2023_pytorch110_classification_42
/
data_clean.py

import shutil
import cv2
import os
import os.path as osp
import numpy as np
from tqdm import tqdm


# 实际的图片保存和读取的过程中存在中文，所以这里通过这两种方式来应对中文读取的情况。
# handle chinese path
def cv_imread(file_path, type=-1):
    cv_img = cv2.imdecode(np.fromfile(file_path, dtype=np.uint8), -1)
    if type == 0:
        cv_img = cv2.cvtColor(cv_img, cv2.COLOR_BGR2GRAY)
    return cv_img


def cv_imwrite(file_path, cv_img, is_gray=True):
    if len(cv_img.shape) == 3 and is_gray:
        cv_img = cv_img[:, :, 0]
    cv2.imencode(file_path[-4:], cv_img)[1].tofile(file_path)

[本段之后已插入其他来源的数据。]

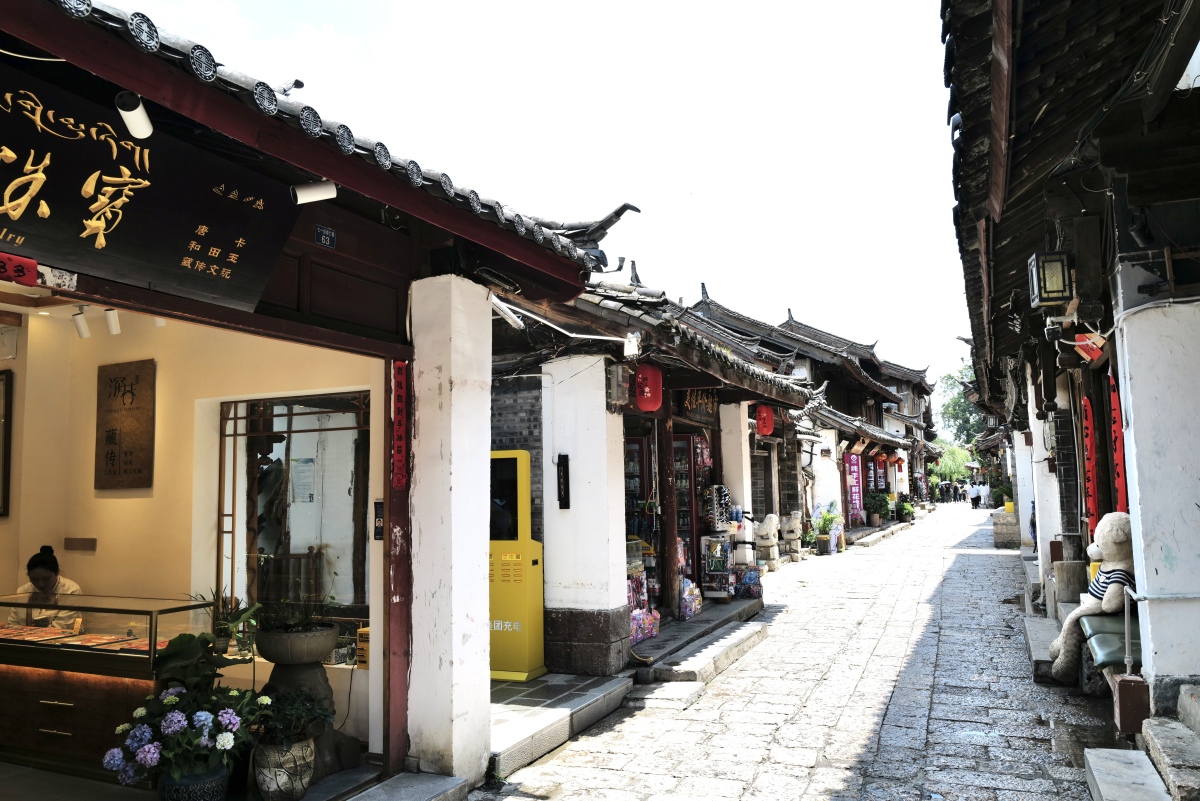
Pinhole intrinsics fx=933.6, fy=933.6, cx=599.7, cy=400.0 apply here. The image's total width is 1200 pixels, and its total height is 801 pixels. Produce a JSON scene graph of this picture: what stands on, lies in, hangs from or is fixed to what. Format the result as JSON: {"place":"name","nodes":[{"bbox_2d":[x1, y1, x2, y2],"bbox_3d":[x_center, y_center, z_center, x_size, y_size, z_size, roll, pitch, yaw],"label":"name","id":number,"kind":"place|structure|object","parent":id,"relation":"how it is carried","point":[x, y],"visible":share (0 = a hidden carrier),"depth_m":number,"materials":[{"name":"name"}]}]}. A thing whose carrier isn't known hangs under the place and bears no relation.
{"place":"outdoors","nodes":[
{"label":"outdoors","id":0,"kind":"place"},
{"bbox_2d":[11,544,84,628],"bbox_3d":[-3.564,1.503,6.013,0.691,1.130,1.012,-1,-5,0],"label":"woman","id":1,"kind":"object","parent":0,"point":[43,559],"visible":0.26,"depth_m":5.95},
{"bbox_2d":[1,301,384,755],"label":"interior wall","id":2,"kind":"structure","parent":0,"point":[116,500],"depth_m":6.23,"materials":[{"name":"beige paint"}]},
{"bbox_2d":[0,368,13,516],"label":"picture frame","id":3,"kind":"object","parent":2,"relation":"attached to","point":[5,449],"visible":0.99,"depth_m":5.98,"materials":[{"name":"brown"}]},
{"bbox_2d":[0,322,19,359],"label":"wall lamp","id":4,"kind":"object","parent":2,"relation":"attached to","point":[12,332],"visible":0.98,"depth_m":5.84,"materials":[{"name":"white"}]},
{"bbox_2d":[64,537,96,552],"bbox_3d":[-3.508,0.985,6.300,0.267,0.097,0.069,-3,-6,25],"label":"wall plaque","id":5,"kind":"object","parent":2,"relation":"attached to","point":[71,540],"visible":0.97,"depth_m":6.29,"materials":[{"name":"brown wood"}]},
{"bbox_2d":[95,359,154,489],"bbox_3d":[-3.248,0.179,6.361,0.606,0.875,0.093,-3,-6,25],"label":"wooden plaque","id":6,"kind":"object","parent":2,"relation":"attached to","point":[130,391],"visible":0.98,"depth_m":6.32,"materials":[{"name":"brown wood"}]},
{"bbox_2d":[212,392,370,628],"bbox_3d":[-2.063,0.751,6.313,1.450,1.704,0.156,-3,-6,25],"label":"window","id":7,"kind":"structure","parent":2,"relation":"in","point":[254,477],"depth_m":6.34,"materials":[{"name":"brown glass"}]},
{"bbox_2d":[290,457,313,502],"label":"paper notice","id":8,"kind":"object","parent":7,"relation":"attached to","point":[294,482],"visible":0.94,"depth_m":6.12,"materials":[{"name":"white paper"}]},
{"bbox_2d":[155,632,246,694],"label":"potted plant","id":9,"kind":"object","parent":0,"point":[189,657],"visible":0.56,"depth_m":4.75,"materials":[{"name":"green plant"}]},
{"bbox_2d":[2,755,429,800],"label":"shop floor","id":10,"kind":"structure","parent":0,"point":[306,799],"materials":[{"name":"grey"}]},
{"bbox_2d":[0,592,211,774],"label":"display case","id":11,"kind":"object","parent":10,"relation":"on","point":[36,650],"visible":0.76,"depth_m":5.18,"materials":[{"name":"brown glass"}]},
{"bbox_2d":[108,685,270,794],"bbox_3d":[-1.887,1.489,4.397,0.680,0.610,0.730,-3,-6,25],"label":"hydrangea","id":12,"kind":"object","parent":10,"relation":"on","point":[174,729],"visible":0.93,"depth_m":4.26,"materials":[{"name":"plant"}]},
{"bbox_2d":[157,765,229,800],"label":"flower pot","id":13,"kind":"object","parent":10,"relation":"on","point":[203,785],"visible":0.63,"depth_m":4.23,"materials":[{"name":"blue ceramic"}]},
{"bbox_2d":[253,736,314,800],"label":"flower pot","id":14,"kind":"object","parent":10,"relation":"on","point":[271,753],"visible":0.84,"depth_m":4.56,"materials":[{"name":"ceramic"}]},
{"bbox_2d":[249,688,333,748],"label":"potted plant","id":15,"kind":"object","parent":14,"relation":"in","point":[299,715],"visible":0.83,"depth_m":4.58,"materials":[{"name":"green plant"}]},
{"bbox_2d":[253,621,343,779],"bbox_3d":[-1.683,1.668,5.166,0.495,0.800,0.494,-3,-6,25],"label":"stone planter","id":16,"kind":"object","parent":10,"relation":"on","point":[271,636],"visible":0.6,"depth_m":5.05,"materials":[{"name":"stone"}]},
{"bbox_2d":[250,592,331,633],"bbox_3d":[-1.708,1.174,5.180,0.522,0.273,0.515,-3,-6,25],"label":"potted plant","id":17,"kind":"object","parent":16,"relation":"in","point":[290,627],"visible":0.92,"depth_m":5.13,"materials":[{"name":"green plant"}]},
{"bbox_2d":[342,771,466,800],"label":"stone step","id":18,"kind":"structure","parent":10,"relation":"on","point":[440,781],"depth_m":4.71,"materials":[{"name":"grey stone"}]},
{"bbox_2d":[193,589,259,656],"bbox_3d":[-2.225,1.309,5.552,0.439,0.402,0.416,-3,-6,25],"label":"potted plant","id":19,"kind":"object","parent":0,"point":[219,648],"visible":0.77,"depth_m":5.52,"materials":[{"name":"green plant"}]},
{"bbox_2d":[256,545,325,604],"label":"wooden chair","id":20,"kind":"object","parent":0,"point":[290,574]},
{"bbox_2d":[1,2,623,795],"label":"shop building","id":21,"kind":"structure","parent":0,"point":[146,89],"depth_m":5.09,"materials":[{"name":"red paint"}]},
{"bbox_2d":[0,251,37,286],"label":"red banner","id":22,"kind":"object","parent":21,"relation":"attached to","point":[34,267],"visible":0.99,"depth_m":3.15,"materials":[{"name":"red"}]},
{"bbox_2d":[72,305,90,338],"bbox_3d":[-3.316,-0.501,5.972,0.129,0.207,0.106,-3,-6,25],"label":"spotlight","id":23,"kind":"object","parent":21,"relation":"attached to","point":[83,330],"visible":0.98,"depth_m":5.94,"materials":[{"name":"white metal"}]},
{"bbox_2d":[104,308,120,335],"bbox_3d":[-3.091,-0.498,5.920,0.121,0.186,0.102,-3,-6,25],"label":"spotlight","id":24,"kind":"object","parent":21,"relation":"attached to","point":[111,316],"visible":0.92,"depth_m":5.89,"materials":[{"name":"white metal"}]},
{"bbox_2d":[115,91,153,139],"bbox_3d":[-1.598,-0.987,3.216,0.117,0.160,0.145,-3,-6,25],"label":"spotlight","id":25,"kind":"object","parent":21,"relation":"attached to","point":[135,113],"visible":0.99,"depth_m":3.19,"materials":[{"name":"white metal"}]},
{"bbox_2d":[0,64,297,313],"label":"signboard","id":26,"kind":"object","parent":21,"relation":"attached to","point":[186,237],"visible":0.98,"depth_m":3.43},
{"bbox_2d":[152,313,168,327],"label":"spotlight","id":27,"kind":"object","parent":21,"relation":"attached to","point":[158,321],"visible":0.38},
{"bbox_2d":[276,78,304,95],"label":"security camera","id":28,"kind":"object","parent":21,"relation":"on","point":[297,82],"visible":0.67,"depth_m":4.25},
{"bbox_2d":[290,179,337,205],"bbox_3d":[-1.255,-0.924,4.121,0.190,0.149,0.146,-3,-6,25],"label":"spotlight","id":29,"kind":"object","parent":21,"relation":"attached to","point":[318,192],"visible":0.98,"depth_m":4.08,"materials":[{"name":"white metal"}]},
{"bbox_2d":[314,224,336,248],"bbox_3d":[-1.367,-0.812,4.637,0.044,0.110,0.135,-3,-6,25],"label":"number plate","id":30,"kind":"object","parent":21,"relation":"attached to","point":[322,239],"visible":0.98,"depth_m":4.63,"materials":[{"name":"blue metal"}]},
{"bbox_2d":[355,626,370,669],"bbox_3d":[-1.418,1.530,5.755,0.144,0.254,0.141,-3,-6,25],"label":"yellow box","id":31,"kind":"object","parent":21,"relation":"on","point":[360,631],"visible":0.54,"depth_m":5.70,"materials":[{"name":"yellow"}]},
{"bbox_2d":[373,499,384,539],"bbox_3d":[-1.266,0.693,5.351,0.082,0.252,0.053,-3,-6,25],"label":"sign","id":32,"kind":"object","parent":21,"relation":"attached to","point":[379,503],"visible":0.86,"depth_m":5.34,"materials":[{"name":"black"}]},
{"bbox_2d":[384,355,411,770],"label":"red post","id":33,"kind":"object","parent":21,"relation":"attached to","point":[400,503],"visible":0.71,"depth_m":5.08,"materials":[{"name":"red wood"}]},
{"bbox_2d":[392,360,408,490],"bbox_3d":[-1.078,0.132,5.031,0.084,0.681,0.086,-3,-6,25],"label":"red banner","id":34,"kind":"object","parent":21,"relation":"attached to","point":[400,384],"visible":0.98,"depth_m":5.01,"materials":[{"name":"red paper"}]},
{"bbox_2d":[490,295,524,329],"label":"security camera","id":35,"kind":"object","parent":21,"relation":"attached to","point":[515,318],"visible":0.88,"depth_m":6.02,"materials":[{"name":"white"}]},
{"bbox_2d":[407,273,492,785],"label":"white pillar","id":36,"kind":"structure","parent":0,"point":[484,451],"depth_m":5.11,"materials":[{"name":"white paint"}]},
{"bbox_2d":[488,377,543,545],"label":"brick wall","id":37,"kind":"structure","parent":0,"point":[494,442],"depth_m":8.57,"materials":[{"name":"grey brick"}]},
{"bbox_2d":[105,0,970,405],"label":"sky","id":38,"kind":"structure","parent":0,"point":[773,307],"materials":[{"name":"white"}]},
{"bbox_2d":[489,670,632,775],"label":"stone step","id":39,"kind":"structure","parent":0,"point":[604,683],"depth_m":6.60,"materials":[{"name":"grey stone"}]},
{"bbox_2d":[489,450,547,682],"bbox_3d":[-0.767,1.329,7.698,0.632,1.847,0.557,-3,-6,25],"label":"kiosk","id":40,"kind":"object","parent":39,"relation":"on","point":[501,676],"visible":0.72,"depth_m":7.49,"materials":[{"name":"yellow metal"}]},
{"bbox_2d":[541,357,629,675],"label":"white pillar","id":41,"kind":"structure","parent":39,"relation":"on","point":[604,435],"depth_m":7.83,"materials":[{"name":"white paint"}]},
{"bbox_2d":[556,453,570,509],"bbox_3d":[-0.311,0.709,7.879,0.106,0.477,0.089,-3,-6,25],"label":"wall plaque","id":42,"kind":"object","parent":41,"relation":"attached to","point":[564,484],"visible":0.98,"depth_m":7.86,"materials":[{"name":"black wood"}]},
{"bbox_2d":[488,256,820,670],"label":"shop building","id":43,"kind":"structure","parent":0,"point":[550,594],"depth_m":9.49,"materials":[{"name":"white paint"}]},
{"bbox_2d":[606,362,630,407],"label":"box","id":44,"kind":"object","parent":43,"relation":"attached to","point":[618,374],"visible":0.93,"depth_m":8.24,"materials":[{"name":"grey"}]},
{"bbox_2d":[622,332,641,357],"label":"security camera","id":45,"kind":"object","parent":43,"relation":"attached to","point":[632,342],"visible":0.95,"depth_m":7.87,"materials":[{"name":"white"}]},
{"bbox_2d":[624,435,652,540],"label":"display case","id":46,"kind":"structure","parent":43,"relation":"in","point":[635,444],"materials":[{"name":"glass"}]},
{"bbox_2d":[634,362,663,412],"bbox_3d":[0.443,-0.156,8.748,0.291,0.564,0.302,-3,-6,25],"label":"red lantern","id":47,"kind":"object","parent":43,"relation":"hanging from","point":[639,395],"visible":0.96,"depth_m":8.64,"materials":[{"name":"red fabric"}]},
{"bbox_2d":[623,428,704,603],"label":"glass door","id":48,"kind":"structure","parent":43,"relation":"in","point":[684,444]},
{"bbox_2d":[678,387,720,422],"bbox_3d":[1.208,0.029,11.245,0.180,0.449,1.271,-3,-6,25],"label":"wooden sign","id":49,"kind":"object","parent":43,"relation":"attached to","point":[708,409],"visible":0.72,"depth_m":11.19,"materials":[{"name":"brown wood"}]},
{"bbox_2d":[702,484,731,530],"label":"display rack","id":50,"kind":"object","parent":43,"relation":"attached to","point":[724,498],"visible":0.85,"depth_m":11.74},
{"bbox_2d":[720,400,752,537],"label":"white pillar","id":51,"kind":"structure","parent":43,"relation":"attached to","point":[745,503],"depth_m":12.38,"materials":[{"name":"white paint"}]},
{"bbox_2d":[754,404,775,436],"bbox_3d":[2.414,0.277,13.703,0.308,0.581,0.311,-3,-6,25],"label":"red lantern","id":52,"kind":"object","parent":43,"relation":"hanging from","point":[766,430],"visible":0.95,"depth_m":13.61,"materials":[{"name":"red fabric"}]},
{"bbox_2d":[479,503,1126,800],"label":"stone pavement","id":53,"kind":"structure","parent":0,"point":[851,771],"materials":[{"name":"grey stone"}]},
{"bbox_2d":[632,620,769,700],"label":"stone step","id":54,"kind":"structure","parent":53,"relation":"on","point":[703,650],"depth_m":8.39,"materials":[{"name":"grey stone"}]},
{"bbox_2d":[626,539,659,642],"bbox_3d":[0.263,1.857,9.169,0.471,1.070,0.804,-3,-6,25],"label":"display","id":55,"kind":"object","parent":54,"relation":"on","point":[635,638],"visible":0.33,"depth_m":9.14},
{"bbox_2d":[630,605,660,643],"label":"bag","id":56,"kind":"object","parent":54,"relation":"on","point":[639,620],"visible":0.47,"depth_m":9.13,"materials":[{"name":"pink plastic"}]},
{"bbox_2d":[656,410,677,616],"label":"wooden pillar","id":57,"kind":"structure","parent":54,"relation":"on","point":[670,596],"depth_m":9.97,"materials":[{"name":"brown wood"}]},
{"bbox_2d":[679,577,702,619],"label":"bag","id":58,"kind":"object","parent":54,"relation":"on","point":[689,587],"visible":0.66,"depth_m":10.45,"materials":[{"name":"multicoloured plastic"}]},
{"bbox_2d":[700,533,735,598],"bbox_3d":[1.504,2.076,11.798,0.454,0.822,0.481,-3,-6,25],"label":"display rack","id":59,"kind":"object","parent":54,"relation":"on","point":[724,573],"visible":0.86,"depth_m":11.69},
{"bbox_2d":[735,566,762,599],"bbox_3d":[1.978,2.416,12.401,0.404,0.423,0.381,-3,-6,25],"label":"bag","id":60,"kind":"object","parent":54,"relation":"on","point":[747,580],"visible":0.9,"depth_m":12.28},
{"bbox_2d":[754,513,781,566],"bbox_3d":[2.895,2.436,16.375,0.610,0.972,0.426,-3,-6,25],"label":"stone lion","id":61,"kind":"object","parent":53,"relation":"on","point":[766,521],"visible":0.92,"depth_m":16.19,"materials":[{"name":"beige stone"}]},
{"bbox_2d":[781,511,802,561],"bbox_3d":[3.741,2.676,18.337,0.506,1.060,0.500,-3,-6,25],"label":"stone lion","id":62,"kind":"object","parent":53,"relation":"on","point":[792,519],"visible":0.98,"depth_m":18.15,"materials":[{"name":"grey stone"}]},
{"bbox_2d":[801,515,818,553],"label":"potted plant","id":63,"kind":"object","parent":53,"relation":"on","point":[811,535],"visible":0.85,"depth_m":20.14,"materials":[{"name":"green plant"}]},
{"bbox_2d":[812,504,841,553],"bbox_3d":[5.073,2.893,20.916,0.746,1.066,0.757,-2,-5,13],"label":"potted plant","id":64,"kind":"object","parent":53,"relation":"on","point":[825,533],"visible":0.95,"depth_m":20.79,"materials":[{"name":"green plant"}]},
{"bbox_2d":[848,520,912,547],"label":"stone step","id":65,"kind":"object","parent":53,"relation":"on","point":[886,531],"visible":0.75,"depth_m":25.22,"materials":[{"name":"grey stone"}]},
{"bbox_2d":[867,491,891,526],"bbox_3d":[8.652,3.366,28.969,0.926,1.192,0.934,-2,-5,10],"label":"potted plant","id":66,"kind":"object","parent":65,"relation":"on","point":[879,505],"visible":0.92,"depth_m":28.77,"materials":[{"name":"green plant"}]},
{"bbox_2d":[897,497,914,521],"bbox_3d":[10.969,3.994,33.715,0.822,1.002,0.880,-3,-6,25],"label":"potted plant","id":67,"kind":"object","parent":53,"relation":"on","point":[905,505],"visible":0.83,"depth_m":33.52,"materials":[{"name":"green plant"}]},
{"bbox_2d":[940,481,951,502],"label":"person","id":68,"kind":"object","parent":53,"relation":"on","point":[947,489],"visible":0.96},
{"bbox_2d":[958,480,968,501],"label":"person","id":69,"kind":"object","parent":53,"relation":"on","point":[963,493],"visible":0.85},
{"bbox_2d":[968,482,980,508],"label":"person","id":70,"kind":"object","parent":53,"relation":"on","point":[973,498],"visible":0.97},
{"bbox_2d":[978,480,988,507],"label":"person","id":71,"kind":"object","parent":53,"relation":"on","point":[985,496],"visible":0.74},
{"bbox_2d":[992,508,1020,548],"bbox_3d":[9.881,3.104,22.428,0.828,0.881,1.297,-3,-6,25],"label":"stone block","id":72,"kind":"object","parent":53,"relation":"on","point":[1013,517],"visible":0.71,"depth_m":21.90,"materials":[{"name":"stone"}]},
{"bbox_2d":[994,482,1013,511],"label":"potted plant","id":73,"kind":"object","parent":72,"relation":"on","point":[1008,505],"visible":0.64,"depth_m":29.80,"materials":[{"name":"plant"}]},
{"bbox_2d":[1023,613,1063,683],"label":"stone step","id":74,"kind":"structure","parent":53,"relation":"on","point":[1041,655],"depth_m":8.30,"materials":[{"name":"grey stone"}]},
{"bbox_2d":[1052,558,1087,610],"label":"tree stump","id":75,"kind":"object","parent":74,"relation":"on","point":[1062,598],"visible":0.69,"depth_m":8.91,"materials":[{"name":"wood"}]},
{"bbox_2d":[1114,672,1149,732],"bbox_3d":[3.061,1.735,5.347,0.157,0.306,0.176,-3,-6,25],"label":"wooden box","id":76,"kind":"object","parent":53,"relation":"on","point":[1121,683],"visible":0.89,"depth_m":5.28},
{"bbox_2d":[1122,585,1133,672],"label":"pipe","id":77,"kind":"object","parent":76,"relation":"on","point":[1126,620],"visible":0.87,"depth_m":5.54,"materials":[{"name":"metal"}]},
{"bbox_2d":[689,285,938,537],"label":"buildings","id":78,"kind":"structure","parent":0,"point":[790,325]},
{"bbox_2d":[809,429,843,521],"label":"white pillar","id":79,"kind":"structure","parent":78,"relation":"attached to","point":[827,472],"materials":[{"name":"white paint"}]},
{"bbox_2d":[844,452,863,520],"bbox_3d":[7.399,2.539,27.307,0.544,2.113,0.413,-3,-6,25],"label":"banner","id":80,"kind":"object","parent":78,"relation":"attached to","point":[853,493],"visible":0.85,"depth_m":27.25,"materials":[{"name":"purple fabric"}]},
{"bbox_2d":[875,454,888,491],"bbox_3d":[10.062,2.727,33.353,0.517,1.614,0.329,-3,-6,25],"label":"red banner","id":81,"kind":"object","parent":78,"relation":"hanging from","point":[881,465],"visible":0.81,"depth_m":33.29,"materials":[{"name":"red"}]},
{"bbox_2d":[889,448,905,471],"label":"red lantern","id":82,"kind":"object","parent":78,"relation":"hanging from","point":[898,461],"visible":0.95,"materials":[{"name":"red fabric"}]},
{"bbox_2d":[931,443,974,483],"label":"tree","id":83,"kind":"object","parent":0,"point":[947,461],"visible":0.5,"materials":[{"name":"green plant"}]},
{"bbox_2d":[935,363,989,459],"label":"tree","id":84,"kind":"object","parent":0,"point":[959,402],"visible":0.27,"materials":[{"name":"green plant"}]},
{"bbox_2d":[1012,433,1037,551],"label":"white pillar","id":85,"kind":"structure","parent":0,"point":[1027,507],"depth_m":15.96,"materials":[{"name":"white paint"}]},
{"bbox_2d":[943,0,1199,716],"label":"right building","id":86,"kind":"structure","parent":0,"point":[1018,106],"depth_m":5.23,"materials":[{"name":"black wood"}]},
{"bbox_2d":[1026,375,1062,598],"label":"white pillar","id":87,"kind":"structure","parent":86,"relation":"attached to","point":[1039,442],"depth_m":11.36,"materials":[{"name":"white paint"}]},
{"bbox_2d":[1028,251,1073,307],"bbox_3d":[2.958,-0.784,6.112,0.270,0.365,0.278,-3,-6,25],"label":"wall lantern","id":88,"kind":"object","parent":86,"relation":"attached to","point":[1055,295],"visible":0.98,"depth_m":6.02,"materials":[{"name":"black metal"}]},
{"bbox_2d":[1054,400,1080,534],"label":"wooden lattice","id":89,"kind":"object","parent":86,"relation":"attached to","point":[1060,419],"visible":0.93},
{"bbox_2d":[1071,332,1106,363],"bbox_3d":[3.357,-0.367,6.406,0.229,0.225,0.248,-3,-6,25],"label":"sign","id":90,"kind":"object","parent":86,"relation":"attached to","point":[1081,344],"visible":0.81,"depth_m":6.35,"materials":[{"name":"red"}]},
{"bbox_2d":[1080,391,1101,536],"bbox_3d":[4.324,0.602,8.233,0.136,1.330,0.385,-3,-6,25],"label":"red banner","id":91,"kind":"object","parent":86,"relation":"attached to","point":[1090,470],"visible":0.76,"depth_m":8.19,"materials":[{"name":"red"}]},
{"bbox_2d":[1108,371,1128,515],"bbox_3d":[3.758,0.448,6.770,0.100,1.243,0.370,-3,-6,25],"label":"red banner","id":92,"kind":"object","parent":86,"relation":"hanging from","point":[1114,402],"visible":0.56,"depth_m":6.76,"materials":[{"name":"red paper"}]},
{"bbox_2d":[1081,614,1141,670],"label":"bench","id":93,"kind":"object","parent":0,"point":[1090,624],"visible":0.49,"depth_m":5.99,"materials":[{"name":"green leather"}]},
{"bbox_2d":[1049,514,1136,681],"bbox_3d":[3.573,1.342,6.488,0.757,1.089,0.676,-3,-6,25],"label":"teddy bear","id":94,"kind":"object","parent":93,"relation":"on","point":[1057,643],"visible":0.65,"depth_m":6.37},
{"bbox_2d":[1084,746,1169,800],"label":"stone step","id":95,"kind":"structure","parent":0,"point":[1116,762],"depth_m":4.54,"materials":[{"name":"grey stone"}]},
{"bbox_2d":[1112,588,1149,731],"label":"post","id":96,"kind":"object","parent":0,"point":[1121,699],"visible":0.9,"depth_m":5.18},
{"bbox_2d":[1113,279,1199,707],"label":"white pillar","id":97,"kind":"structure","parent":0,"point":[1140,482],"depth_m":4.80,"materials":[{"name":"white paint"}]},
{"bbox_2d":[1142,691,1199,800],"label":"stone step","id":98,"kind":"structure","parent":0,"point":[1182,699],"depth_m":4.44,"materials":[{"name":"grey stone"}]}
]}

def data_clean(src_folder, english_name):
    clean_folder = src_folder + "_cleaned"
    if os.path.isdir(clean_folder):
        print("保存目录已存在")
        shutil.rmtree(clean_folder)
    os.mkdir(clean_folder)
    # 数据清晰的过程主要是通过oepncv来进行读取，读取之后没有问题就可以进行保存
    # 数据清晰的过程中，一是为了保证数据是可以读取的，二是需要将原先的中文修改为英文，方便后续的程序读取。
    image_names = os.listdir(src_folder)
    with tqdm(total=len(image_names)) as pabr:
        for i, image_name in enumerate(image_names):
            image_path = osp.join(src_folder, image_name)
            try:
                img = cv_imread(image_path)
                img_channel = img.shape[-1]
                if img_channel == 3:
                    save_image_name = english_name + "_" + str(i) + ".jpg"
                    save_path = osp.join(clean_folder, save_image_name)
                    cv_imwrite(file_path=save_path, cv_img=img, is_gray=False)
            except:
                print("{}是坏图".format(image_name))
            pabr.update(1)


if __name__ == '__main__':
    data_clean(src_folder="D:/upppppppppp/cls/cls_torch_tem/data/向日葵", english_name="sunflowers")